◆ **What the exercise asks**
Update the items from the line with "With 12,kPa as" up to and including the line with "The rotational speed is 3875,rpm", replacing "sample entry" with "reference value" and leaving everything else unchanged. Give back only these lines, and leave the pictures out of your answer.

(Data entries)
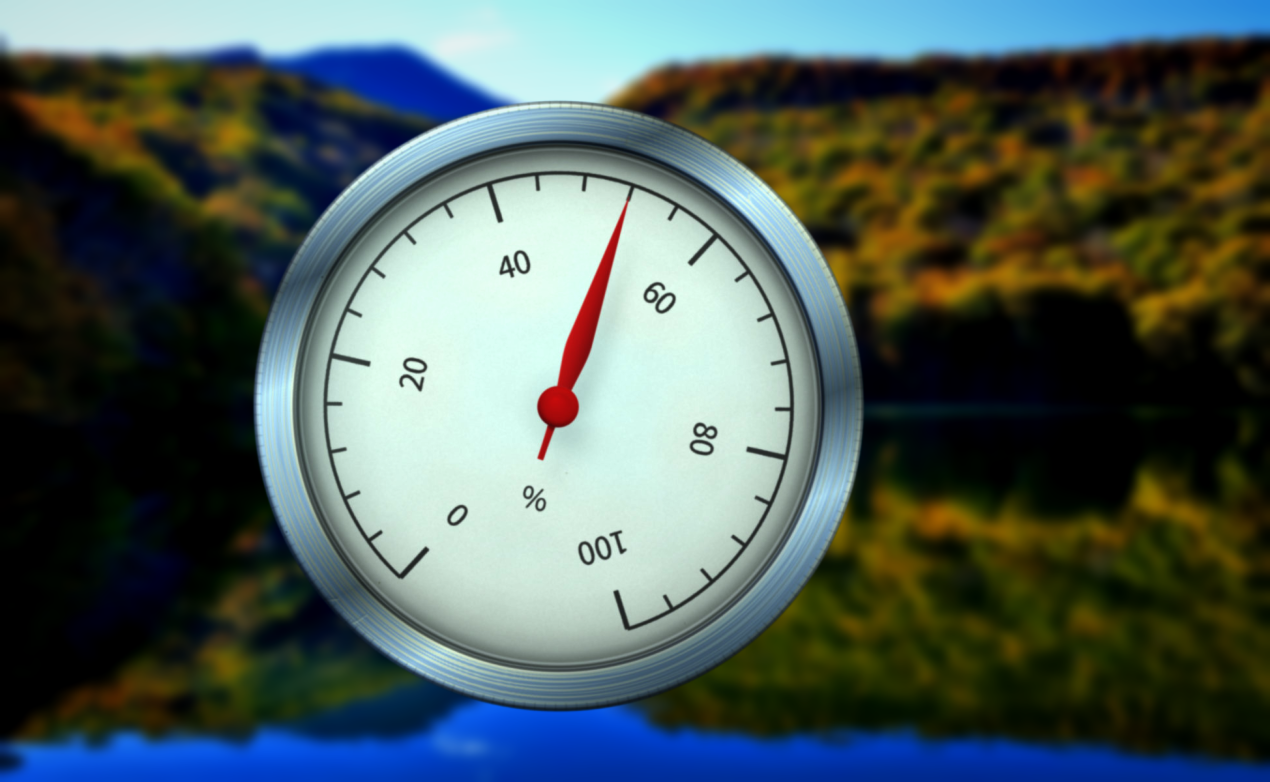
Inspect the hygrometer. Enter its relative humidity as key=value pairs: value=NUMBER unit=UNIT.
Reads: value=52 unit=%
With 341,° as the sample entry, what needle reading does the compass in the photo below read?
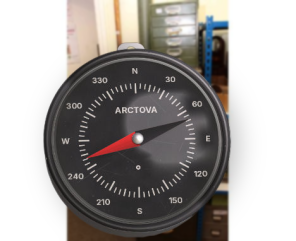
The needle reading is 250,°
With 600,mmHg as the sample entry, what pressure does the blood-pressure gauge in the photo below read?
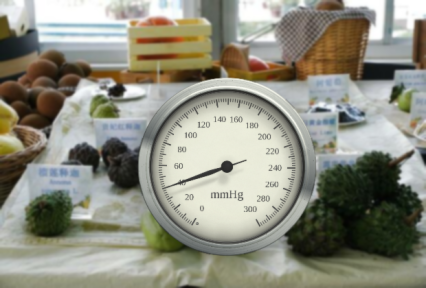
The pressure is 40,mmHg
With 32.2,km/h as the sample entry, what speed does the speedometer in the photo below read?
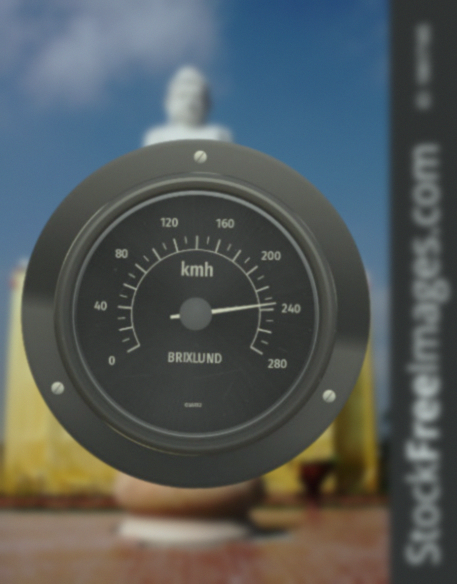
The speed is 235,km/h
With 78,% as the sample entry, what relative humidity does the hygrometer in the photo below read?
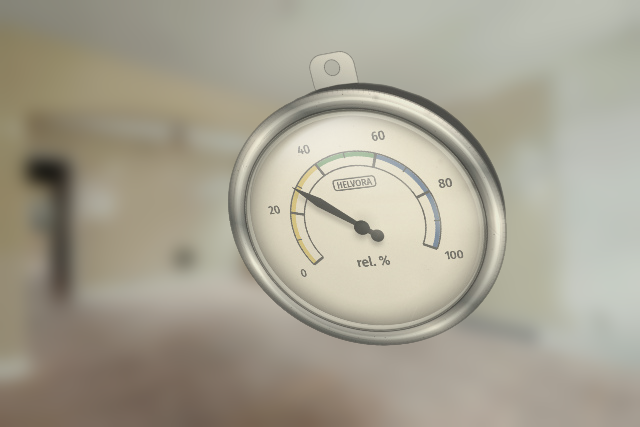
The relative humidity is 30,%
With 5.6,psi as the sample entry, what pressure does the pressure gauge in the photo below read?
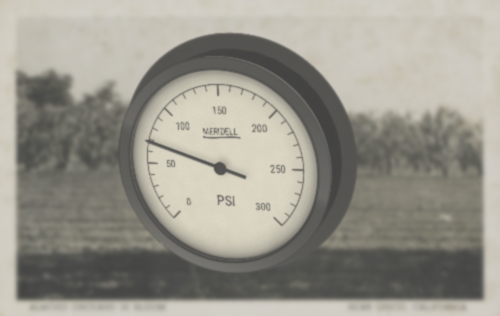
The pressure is 70,psi
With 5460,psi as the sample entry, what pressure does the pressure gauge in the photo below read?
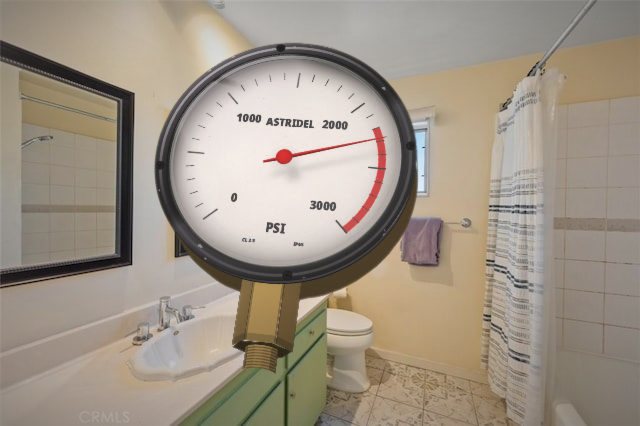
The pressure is 2300,psi
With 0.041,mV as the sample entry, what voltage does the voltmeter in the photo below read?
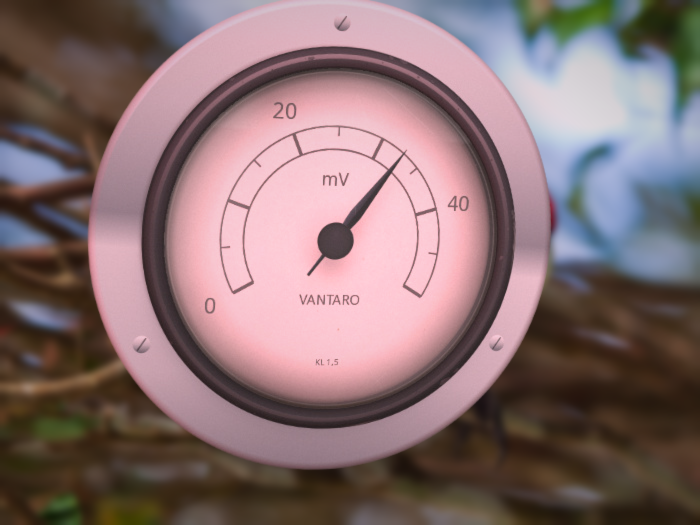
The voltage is 32.5,mV
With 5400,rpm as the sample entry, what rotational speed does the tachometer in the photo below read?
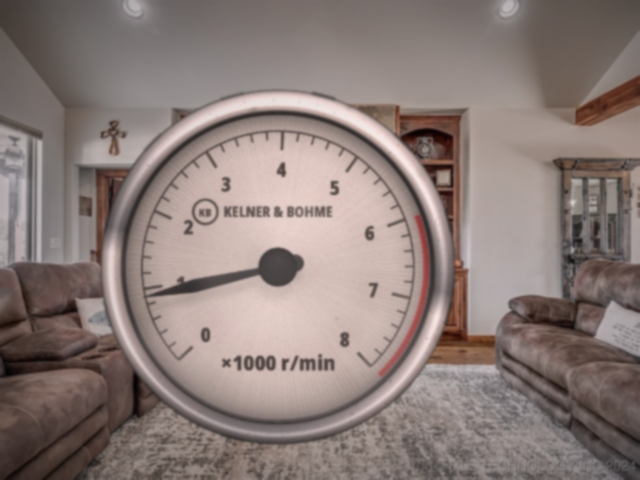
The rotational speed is 900,rpm
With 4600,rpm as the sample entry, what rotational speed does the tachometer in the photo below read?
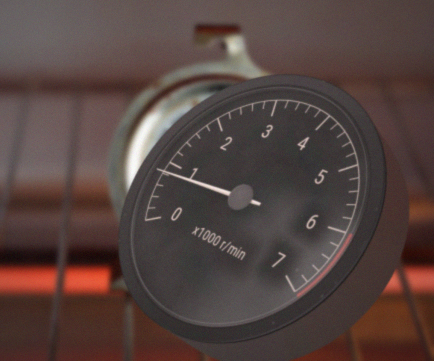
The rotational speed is 800,rpm
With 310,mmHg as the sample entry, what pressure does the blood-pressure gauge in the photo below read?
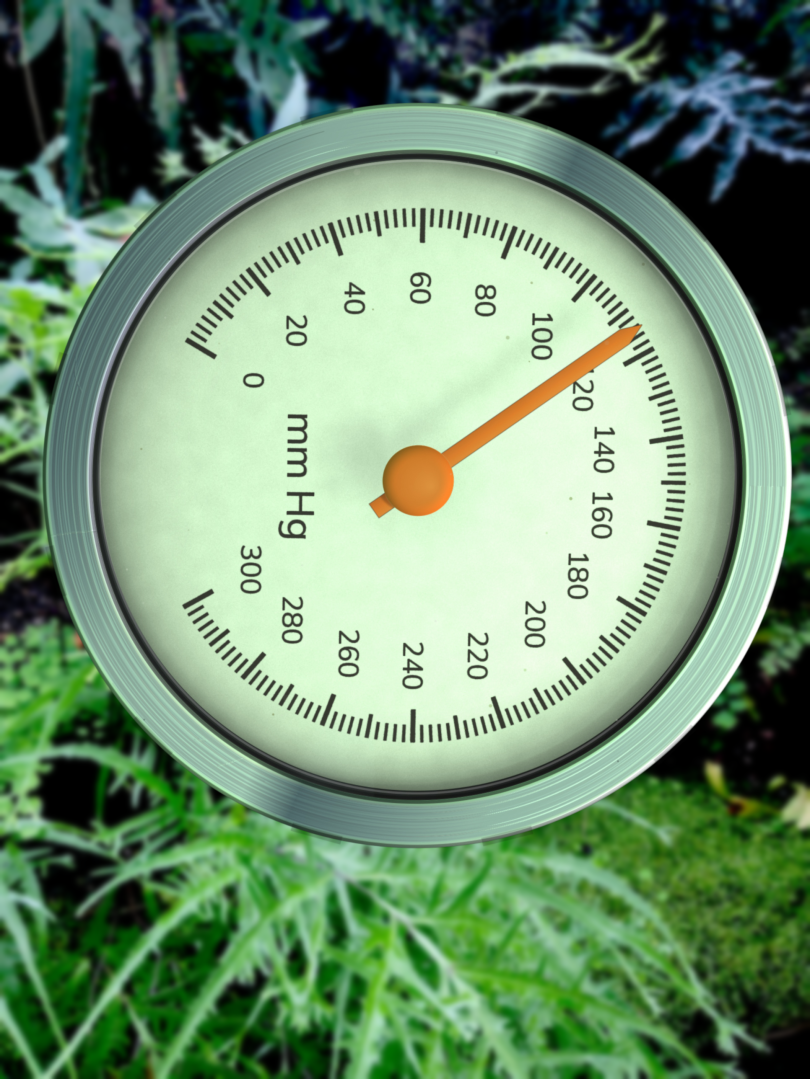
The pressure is 114,mmHg
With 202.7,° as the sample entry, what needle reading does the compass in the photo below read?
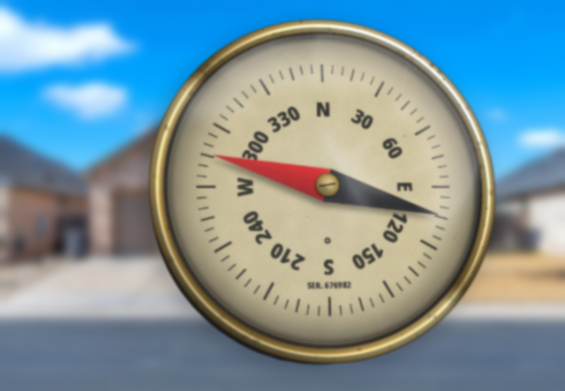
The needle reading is 285,°
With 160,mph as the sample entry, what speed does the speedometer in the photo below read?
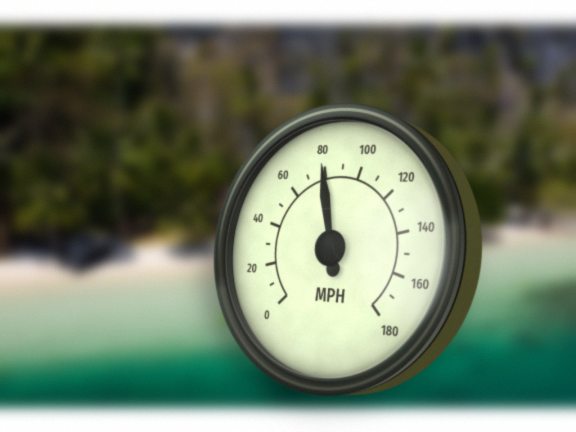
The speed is 80,mph
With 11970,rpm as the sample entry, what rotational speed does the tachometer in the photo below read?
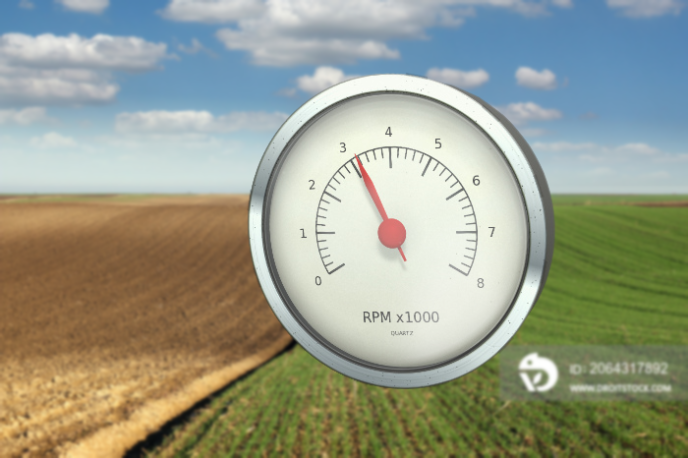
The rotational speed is 3200,rpm
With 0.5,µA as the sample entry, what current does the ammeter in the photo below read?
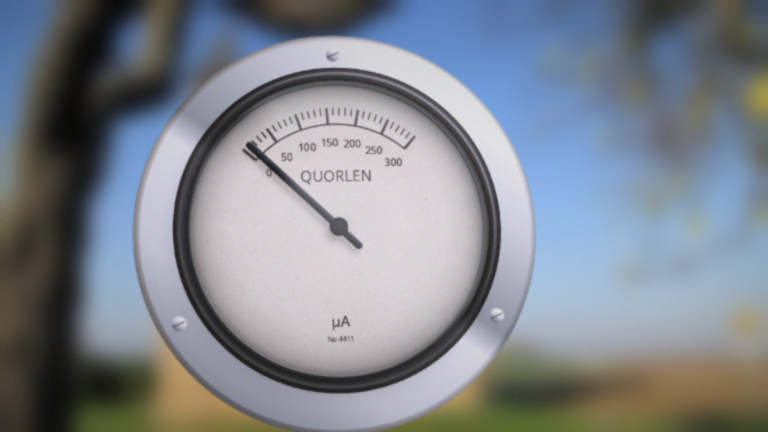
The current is 10,µA
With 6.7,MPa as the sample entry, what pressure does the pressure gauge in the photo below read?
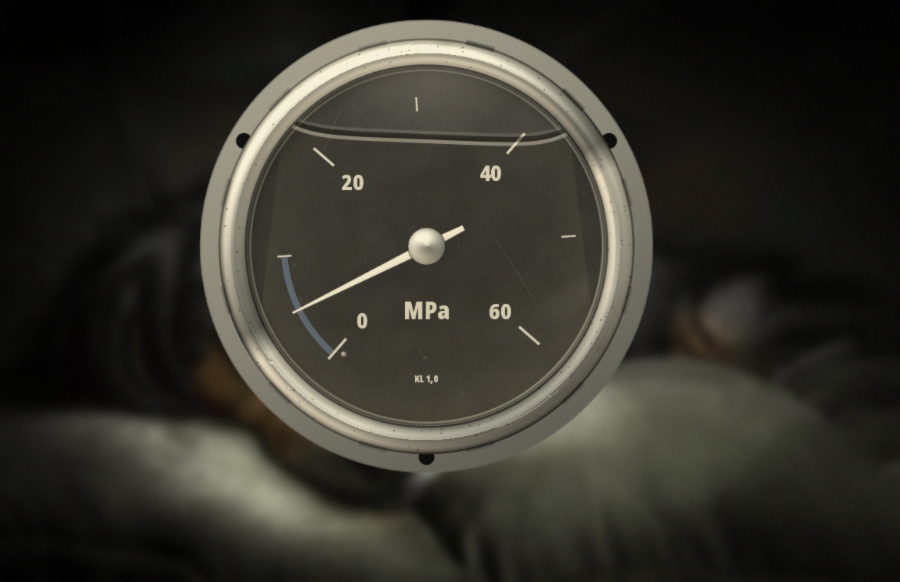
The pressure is 5,MPa
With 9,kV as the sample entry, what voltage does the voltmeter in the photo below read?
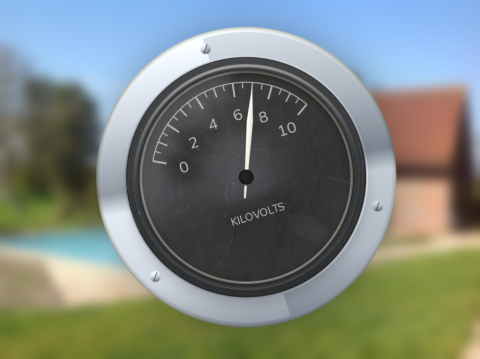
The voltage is 7,kV
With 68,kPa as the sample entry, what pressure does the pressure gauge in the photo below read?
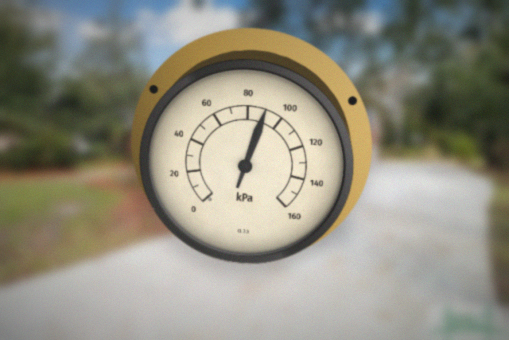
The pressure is 90,kPa
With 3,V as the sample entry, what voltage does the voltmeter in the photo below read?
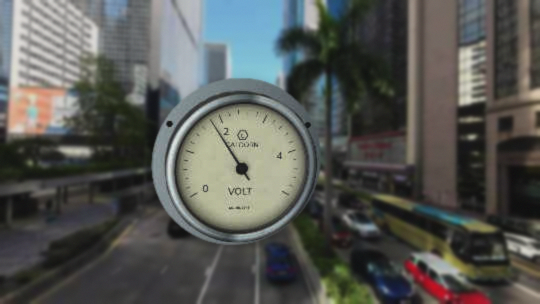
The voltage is 1.8,V
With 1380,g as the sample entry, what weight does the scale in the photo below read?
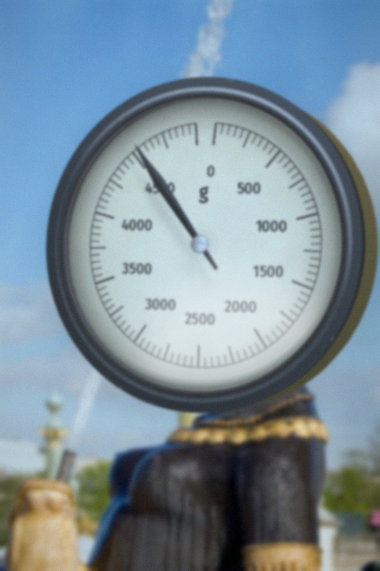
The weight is 4550,g
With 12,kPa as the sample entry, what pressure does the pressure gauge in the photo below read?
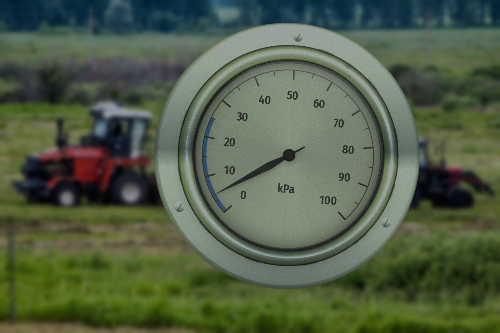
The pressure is 5,kPa
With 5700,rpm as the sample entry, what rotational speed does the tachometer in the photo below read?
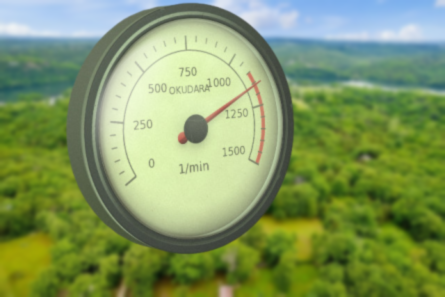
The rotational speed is 1150,rpm
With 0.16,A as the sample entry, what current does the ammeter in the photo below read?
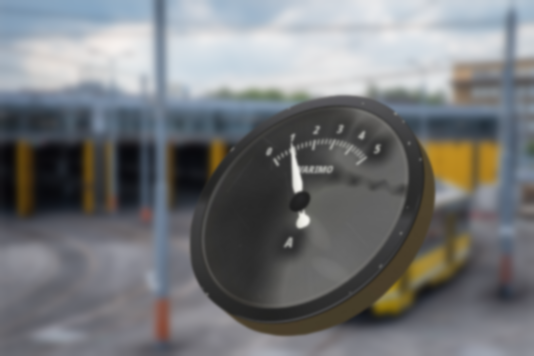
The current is 1,A
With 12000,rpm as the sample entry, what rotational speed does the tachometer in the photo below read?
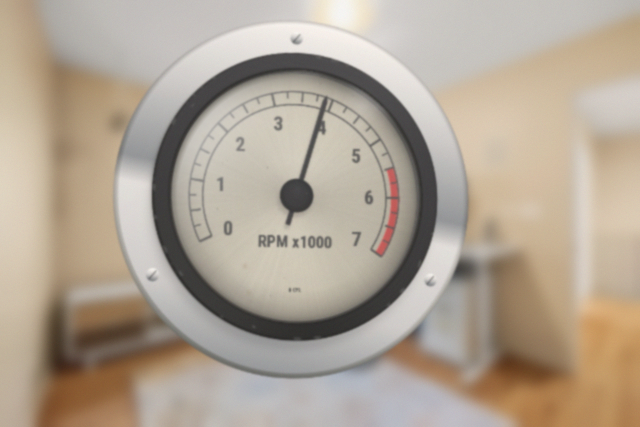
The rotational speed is 3875,rpm
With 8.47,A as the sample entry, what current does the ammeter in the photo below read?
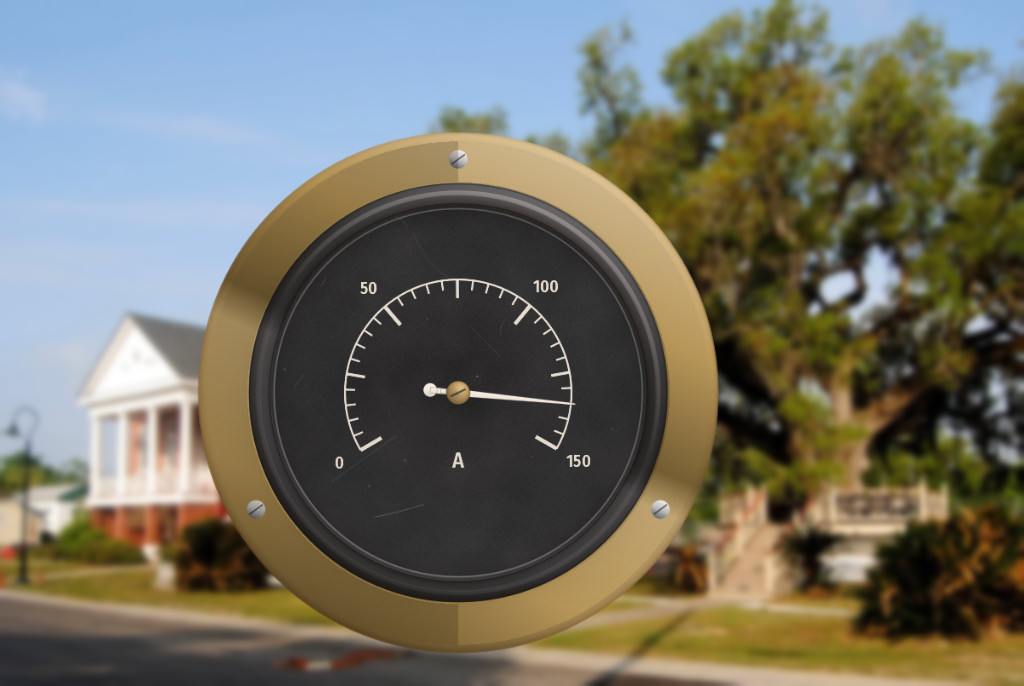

◆ **Reply**
With 12,kPa as the reference value, what pressure does the pressure gauge in the photo below read?
The pressure is 5,kPa
With 5700,rpm as the reference value, what rotational speed does the tachometer in the photo below read?
The rotational speed is 1150,rpm
With 0.16,A as the reference value, what current does the ammeter in the photo below read?
The current is 1,A
With 12000,rpm as the reference value, what rotational speed does the tachometer in the photo below read?
The rotational speed is 3875,rpm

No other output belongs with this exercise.